Last month, I argued there that while as some in the West pursue eco-friendly and vegan cuisine, often served in chic restaurants at a premium cost, Indian cuisine, especially in its simpler and traditional forms, already inherently features most of these “discoveries.” What Indian cuisine needs at the global level, I suggested, is more marketing — especially branding it as new-but-old — to tap into those fashions.
There is, however, one more valuable point that did not fit into that article: This does not mean that we have to freeze Indian cuisine as unchanging, as always traditional (whatever that would mean). Yes, edible plates are a fad in the West for now, while they have been long a part of a culinary tradition in India. But it also does not mean that we have the right to impose the vegan and traditional cuisine on anybody, in India or elsewhere (the case of ecological solutions is different, as they are often simply necessary).
To be sure, fads sprout in the middle-class bubble zones of India as well. I smile with amazement every time I see fusion cuisine innovations in places like Delhi’s Khan Market. Quinoa biryani, Thai chicken spring rolls, or butter chicken sushi… no, I have not made any of this up. Some of these may be fads that will soon disappear. But that is my bias: I just like Indian cuisine the way it is. It does not mean, however, that I – or anybody else – can deny it the right to change. Picking up new influences and experimenting are important elements of cuisine. And thus, despite my reservations, I should consider that some of these new concoctions that appear awkward to me now will one day catch on, and eventually become a part of the mainstream. They will be regarded as “traditional” a century from now.

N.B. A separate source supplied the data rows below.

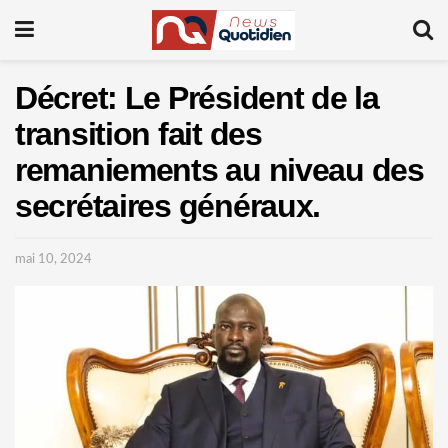
Décret: Le Président de la
transition fait des
remaniements au niveau des
secrétaires généraux.
mai 10, 2024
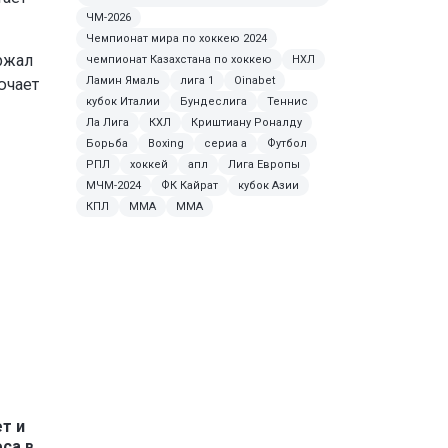
ЧМ-2026
Чемпионат мира по хоккею 2024
ржал
чемпионат Казахстана по хоккею
НХЛ
Ламин Ямаль
лига 1
Oinabet
ючает
кубок Италии
Бундеслига
Теннис
Ла Лига
КХЛ
Криштиану Роналду
Борьба
Boxing
сериа а
Футбол
РПЛ
хоккей
апл
Лига Европы
МЧМ-2024
ФК Кайрат
кубок Азии
КПЛ
ММА
MMA
т и
еса в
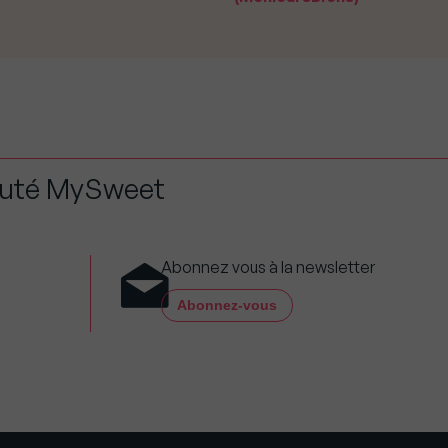
auté MySweet
Abonnez vous à la newsletter
Abonnez-vous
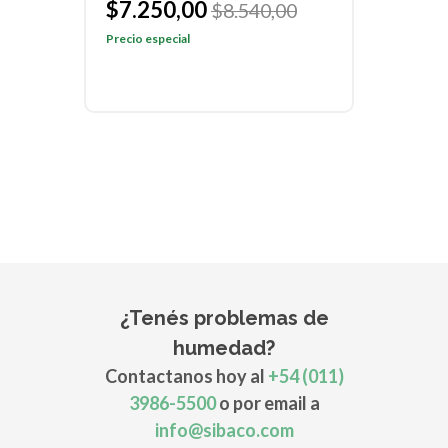
$7.250,00
$7
$8.540,00
Precio especial
Preci
¿Tenés problemas de
humedad?
Contactanos hoy al
+54 (011)
3986-5500
o por email a
info@sibaco.com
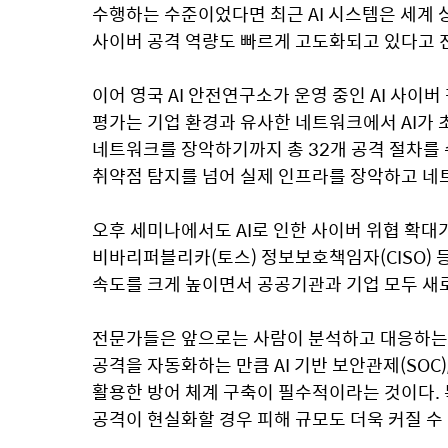
수행하는 수준이었다면 최근 AI 시스템은 세계 상
사이버 공격 역량도 빠르게 고도화되고 있다고 
이어 영국 AI 안전연구소가 운영 중인 AI 사이버
평가는 기업 환경과 유사한 네트워크에서 AI가 초
네트워크를 장악하기까지 총 32개 공격 절차를 수
취약점 탐지를 넘어 실제 인프라를 장악하고 네
오후 세미나에서도 AI로 인한 사이버 위협 확대
비바리퍼블리카(토스) 정보보호책임자(CISO) 등
속도를 크게 높이면서 공공기관과 기업 모두 새
전문가들은 앞으로는 사람이 분석하고 대응하는 수
공격을 자동화하는 만큼 AI 기반 보안관제(SOC),
활용한 방어 체계 구축이 필수적이라는 것이다. 
공격이 현실화할 경우 피해 규모도 더욱 커질 수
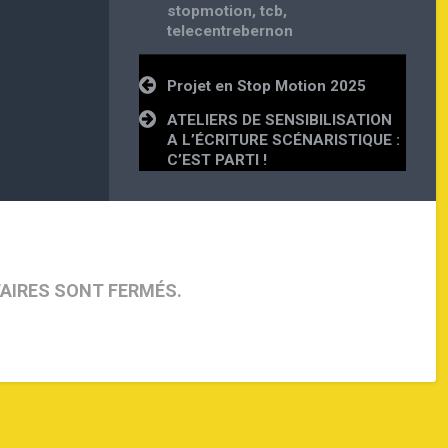
stopmotion
,
tcb
,
telecentrebernon
Navigation
Projet en Stop Motion 2025
de
l’article
ATELIERS DE SENSIBILISATION
A L’ÉCRITURE SCÉNARISTIQUE :
C’EST PARTI !
AIRES SONT FERMÉS.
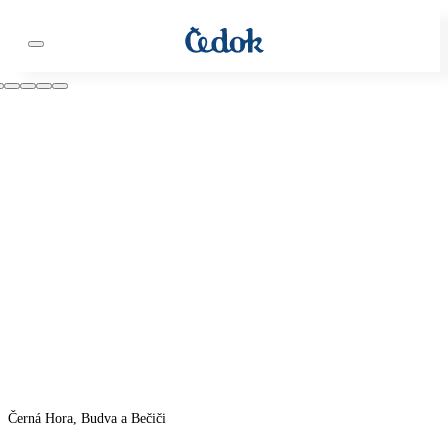
Černá Hora, Budva a Bečiči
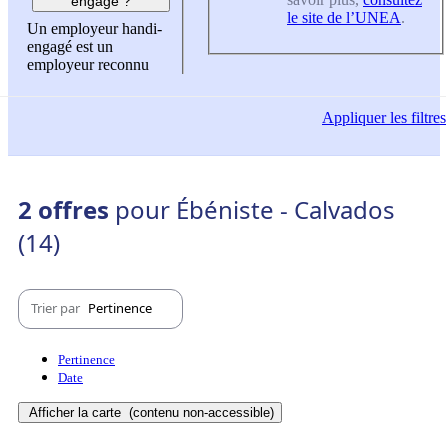
engagé ?
le site de l’UNEA
.
Un employeur handi-
engagé est un
employeur reconnu
Appliquer
les filtres
2 offres
pour Ébéniste - Calvados
(14)
Trier par
Pertinence
Pertinence
Date
Afficher la carte
(contenu non-accessible)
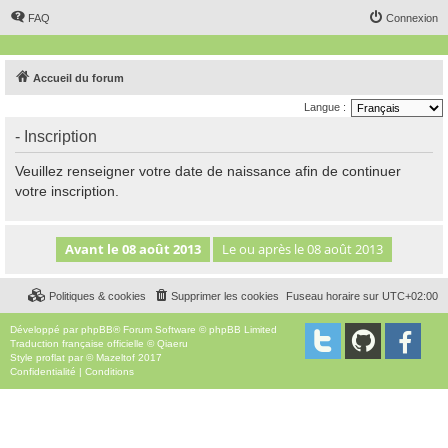
FAQ
Connexion
Accueil du forum
Langue :
- Inscription
Veuillez renseigner votre date de naissance afin de continuer
votre inscription.
Politiques & cookies
Supprimer les cookies
Fuseau horaire sur
UTC+02:00
Développé par
phpBB
® Forum Software © phpBB Limited
Traduction française officielle
©
Qiaeru
Style
proflat
par ©
Mazeltof
2017
Confidentialité
|
Conditions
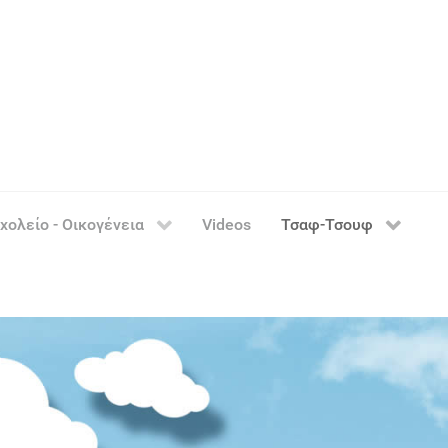
χολείο - Οικογένεια
Videos
Τσαφ-Τσουφ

Chicken tikka masala, invented in Britain, is now perceived by many as a part of Indian cuisine. Kebabs have become one of the most popular dishes in Poland, and kebab joints function as a form of fast food restaurants across Polish dishes, but, being served wrapped in bread stuffed with typical Polish vegetables, such as cucumbers and cabbage, they are a long shot away from Middle Eastern kebabs. The same right to experiment with spring rolls or sushi should be respected in case of Indian cooks.
“Fusion cuisine” is in a way a misnomer: Cuisine is nearly always based on fusions. While it is hard to imagine modern Indian cuisine without chili, it was brought to South Asia from the New World by colonial powers. While corn is consumed as a popular snack in north India and Nepal, and is used as a basis for a certain type of bread in regions like Punjab, maize was also introduced after being brought from the New World. Dishes like biryani or bread like naan came to India with the Turkish Muslim invaders from Central Asia. This process of endless fusion is similar in all but the most isolated places. For instance, it is equally hard to imagine Polish cuisine without vegetables introduced from Italy, potatoes brought from the New World, and spices like pepper or nutmeg, which used to be shipped from various locations around the world.

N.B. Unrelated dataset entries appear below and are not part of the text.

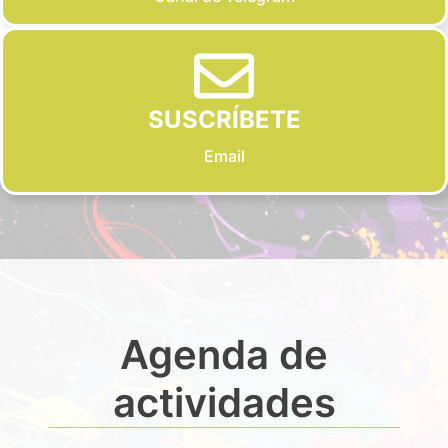
SUSCRÍBETE
Email
Agenda de
actividades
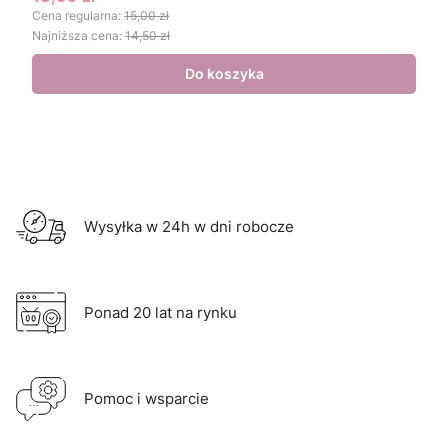
Cena promocyjna
Cena regularna:
15,00 zł
Najniższa cena:
14,50 zł
Do koszyka
Wysyłka w 24h w dni robocze
Ponad 20 lat na rynku
Pomoc i wsparcie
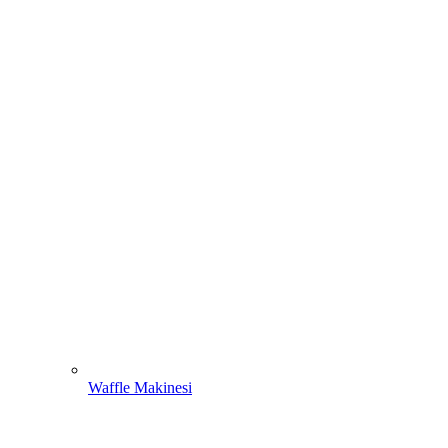
Waffle Makinesi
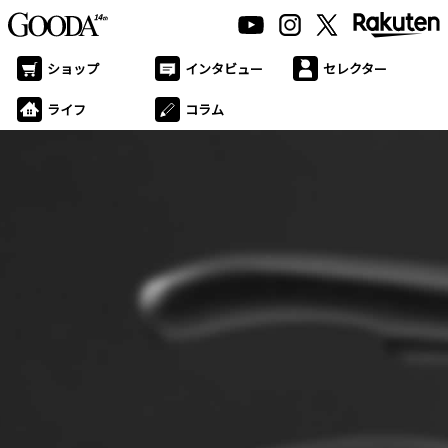
ショップ
インタビュー
セレクター
ライフ
コラム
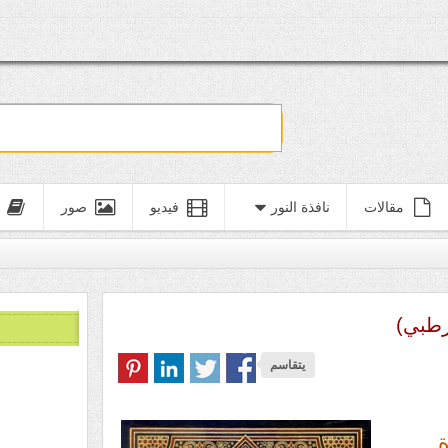
مقالات
نافذة النور
فيديو
صور
رطبي)
يتقاسم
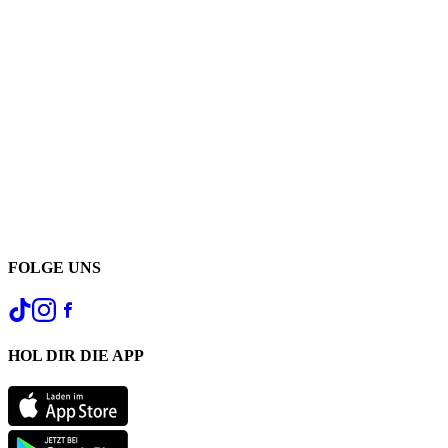
FOLGE UNS
HOL DIR DIE APP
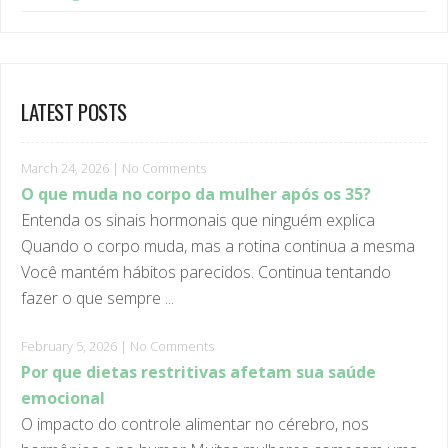
LATEST POSTS
March 24, 2026
|
No Comments
O que muda no corpo da mulher após os 35?
Entenda os sinais hormonais que ninguém explica
Quando o corpo muda, mas a rotina continua a mesma
Você mantém hábitos parecidos. Continua tentando
fazer o que sempre ...
February 5, 2026
|
No Comments
Por que dietas restritivas afetam sua saúde
emocional
O impacto do controle alimentar no cérebro, nos
hormônios e no humor Muitas mulheres começam uma
dieta acreditando que estão cuidando da saúde. Comem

Seen that way, there is no reason to oppose an innovation as long as it is neither imposed or wrong in some non-culinary way (e.g. for its unhealthiness). Thus, while the sheer notion of quinoa biryani brings a smile of irony to my face, logically if we are resisting it only because it is new we could have as well rejected biryani as such. After all, yesterday’s cuisine is today’s traditional food.
One on hand, therefore, the advantages of traditional solutions, such as Indian leaf plates, should be promoted more and given more recognition, both because of their benefits and least somebody would think that such a thing can only be invented by a star chef in New York. On the other hand, however, nobody has a right to keep non-Western countries frozen like open-air museums, only because we like their traditions the way they are or we do not like the thought of the “East” becoming more like the “West.” With the vastness of India and the diversity of its cuisine, there is room for both. There is no reason to think that quinoa biryani poses any kind of threat to biryani, just like the phenomenal and curious rise of the chicken tikka masala did not destroy any Indian traditions. We should thus talk and write of innovative Indian restaurants the same way we do about Western ones, not treating them as camps of heretics who should be burned at the stake.
Well, hello there, butter chicken sushi.